▶ Directions
**A.** Answer these questions from the text on multibyte operations below:
(i) What is the name of the 1-bit storage that holds the 'Carry Out' bit?
(ii) Which operation code belongs to 'Subtract with Borrow'?
(iii) Which operation code belongs to 'Halt'?
**B.** In the text on multibyte operations below, repeat word for word the stretch from "Expanding Data Handling: Multibyte" through "correct 16-bit arithmetic.".

-- START Document excerpt --

Expanding Data Handling: Multibyte Operations and Instruction Format Evolution

Key Insight

The initial 8-bit data width posed a significant limitation. While a hardware-intensive solution of connecting multiple 8-bit adders existed for 16-bit operations, a more cost-effective approach was developed. This involved saving the 'Carry Out' bit from the 8-bit adder during the addition of low-order bytes in a 1-bit 'Carry latch'. This latched carry is then utilized as the 'Carry Input' for the subsequent addition of high-order bytes, enabling correct 16-bit arithmetic.

This advancement introduced new operation codes: 'Add with Carry' (22h) and 'Subtract with Borrow' (23h), complementing the existing 'Load' (10h), 'Store' (11h), 'Add' (20h), 'Subtract' (21h), and 'Halt' (FFh). The 'Add with Carry' instruction leverages the Carry latch's output as the adder's carry input, facilitating accurate multibyte additions for values such as 16-bit, 24-bit, or 32-bit numbers. Similarly, 'Subtract with Borrow' utilizes the Carry latch to propagate borrows across byte boundaries during multibyte subtractions.

-- END Document excerpt --
-- START Data supplied --

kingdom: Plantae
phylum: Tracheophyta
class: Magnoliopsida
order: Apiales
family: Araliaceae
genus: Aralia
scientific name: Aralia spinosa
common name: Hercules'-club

-- END Data supplied --
-- START Data supplied --

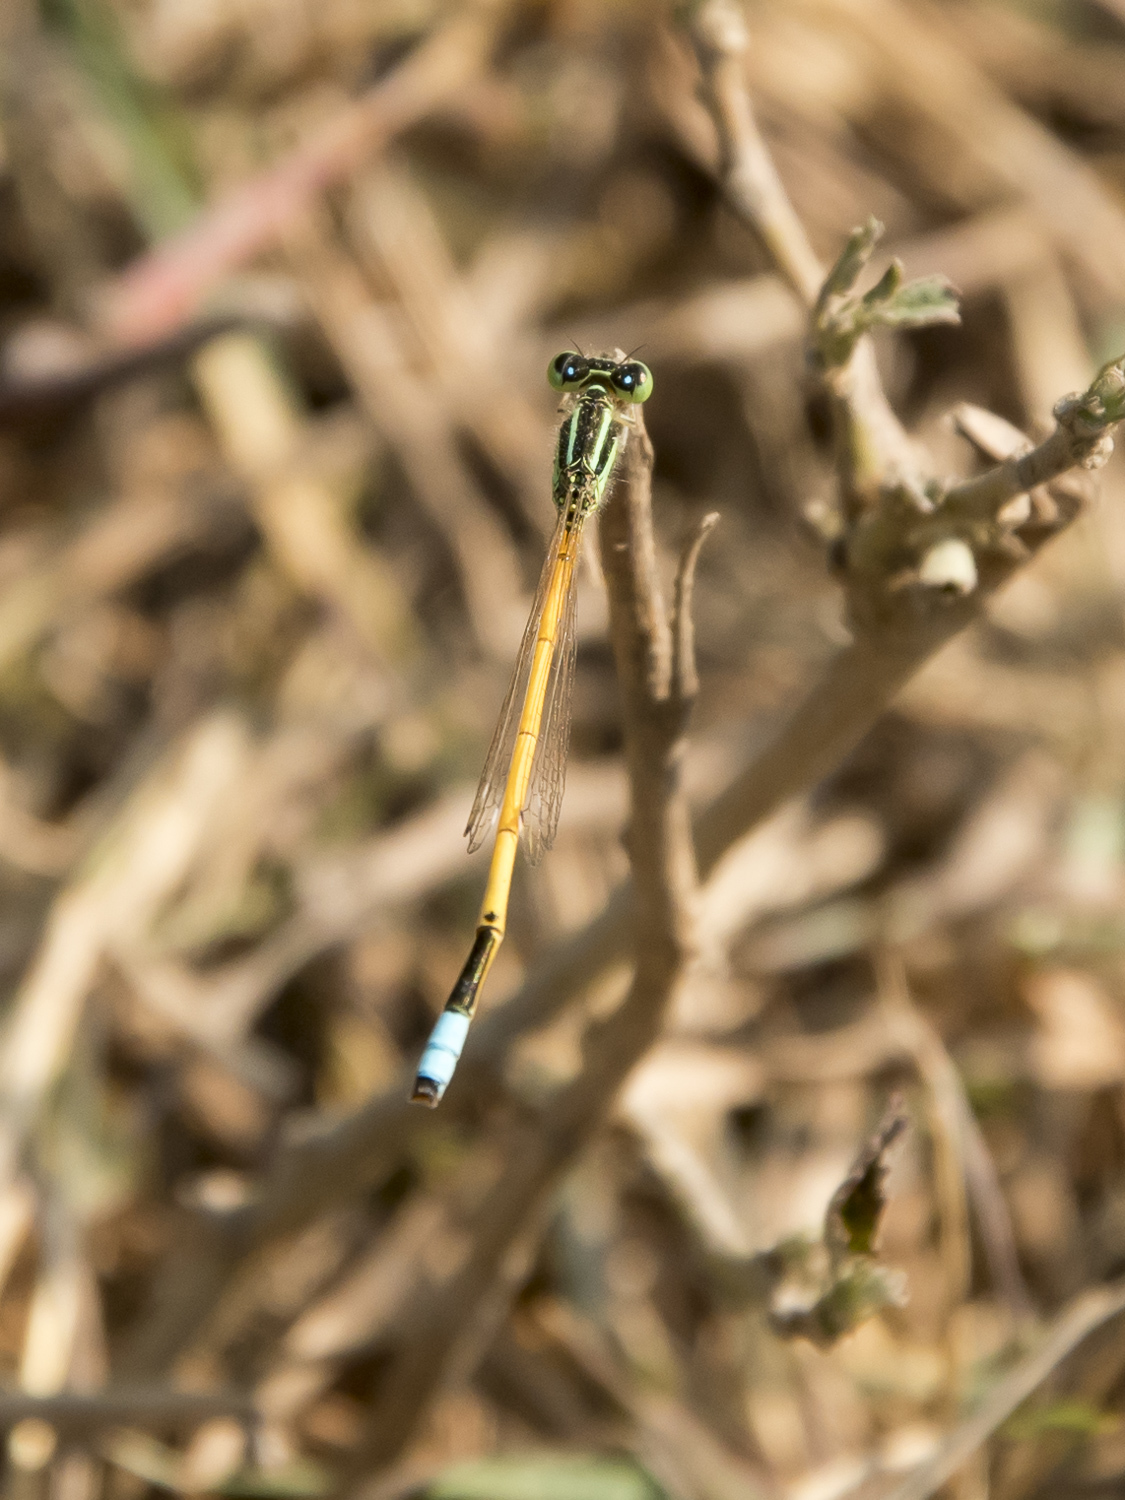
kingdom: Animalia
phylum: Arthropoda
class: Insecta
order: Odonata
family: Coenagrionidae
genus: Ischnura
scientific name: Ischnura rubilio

-- END Data supplied --

▶ The replies
**A.**
(i) The 'Carry latch'
(ii) 23h
(iii) FFh

**B.**
Expanding Data Handling: Multibyte Operations and Instruction Format Evolution

Key Insight

The initial 8-bit data width posed a significant limitation. While a hardware-intensive solution of connecting multiple 8-bit adders existed for 16-bit operations, a more cost-effective approach was developed. This involved saving the 'Carry Out' bit from the 8-bit adder during the addition of low-order bytes in a 1-bit 'Carry latch'. This latched carry is then utilized as the 'Carry Input' for the subsequent addition of high-order bytes, enabling correct 16-bit arithmetic.